Top of Input

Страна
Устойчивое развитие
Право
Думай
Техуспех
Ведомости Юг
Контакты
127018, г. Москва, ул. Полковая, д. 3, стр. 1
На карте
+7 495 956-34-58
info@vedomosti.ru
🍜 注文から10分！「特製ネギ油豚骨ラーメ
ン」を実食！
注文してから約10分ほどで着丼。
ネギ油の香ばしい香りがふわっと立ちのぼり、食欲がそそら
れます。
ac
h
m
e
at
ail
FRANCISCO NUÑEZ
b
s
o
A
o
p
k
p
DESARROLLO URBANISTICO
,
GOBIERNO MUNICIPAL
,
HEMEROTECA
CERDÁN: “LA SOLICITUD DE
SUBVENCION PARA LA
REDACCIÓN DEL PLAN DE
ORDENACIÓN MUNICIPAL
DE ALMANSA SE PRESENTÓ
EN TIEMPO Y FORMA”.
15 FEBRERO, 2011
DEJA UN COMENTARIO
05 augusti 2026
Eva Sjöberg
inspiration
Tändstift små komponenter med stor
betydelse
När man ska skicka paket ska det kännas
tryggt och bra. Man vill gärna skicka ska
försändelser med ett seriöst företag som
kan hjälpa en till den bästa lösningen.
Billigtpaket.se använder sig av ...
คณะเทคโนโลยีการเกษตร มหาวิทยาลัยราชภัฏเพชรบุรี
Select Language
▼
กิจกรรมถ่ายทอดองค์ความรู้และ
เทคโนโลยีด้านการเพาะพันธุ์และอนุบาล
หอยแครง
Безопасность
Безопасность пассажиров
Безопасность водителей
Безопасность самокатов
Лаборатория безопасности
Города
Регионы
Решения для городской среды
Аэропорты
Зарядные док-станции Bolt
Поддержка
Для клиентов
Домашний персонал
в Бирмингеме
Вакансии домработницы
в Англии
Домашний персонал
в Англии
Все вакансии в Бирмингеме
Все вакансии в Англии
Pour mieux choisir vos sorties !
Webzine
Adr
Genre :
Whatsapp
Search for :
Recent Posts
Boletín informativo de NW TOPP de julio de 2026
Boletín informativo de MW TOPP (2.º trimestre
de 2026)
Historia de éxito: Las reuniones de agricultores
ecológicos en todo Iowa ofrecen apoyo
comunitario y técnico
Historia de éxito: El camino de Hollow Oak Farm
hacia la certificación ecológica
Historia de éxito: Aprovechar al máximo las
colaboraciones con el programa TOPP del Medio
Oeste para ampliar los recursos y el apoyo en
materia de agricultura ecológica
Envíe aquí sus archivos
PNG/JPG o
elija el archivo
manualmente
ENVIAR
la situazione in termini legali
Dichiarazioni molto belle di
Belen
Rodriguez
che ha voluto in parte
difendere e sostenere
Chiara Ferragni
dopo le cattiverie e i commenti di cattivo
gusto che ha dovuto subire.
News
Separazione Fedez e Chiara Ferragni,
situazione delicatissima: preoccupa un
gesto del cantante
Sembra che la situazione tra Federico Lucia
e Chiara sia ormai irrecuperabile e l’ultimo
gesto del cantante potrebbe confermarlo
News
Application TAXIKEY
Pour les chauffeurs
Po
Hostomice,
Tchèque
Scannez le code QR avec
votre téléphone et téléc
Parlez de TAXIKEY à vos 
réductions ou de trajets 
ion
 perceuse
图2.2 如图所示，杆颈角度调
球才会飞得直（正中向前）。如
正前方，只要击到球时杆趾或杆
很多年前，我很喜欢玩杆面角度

Bottom of Input

Task instructions:
Report each line above that contains the string "Pour".

Solution below:
Pour mieux choisir vos sorties !
Pour les chauffeurs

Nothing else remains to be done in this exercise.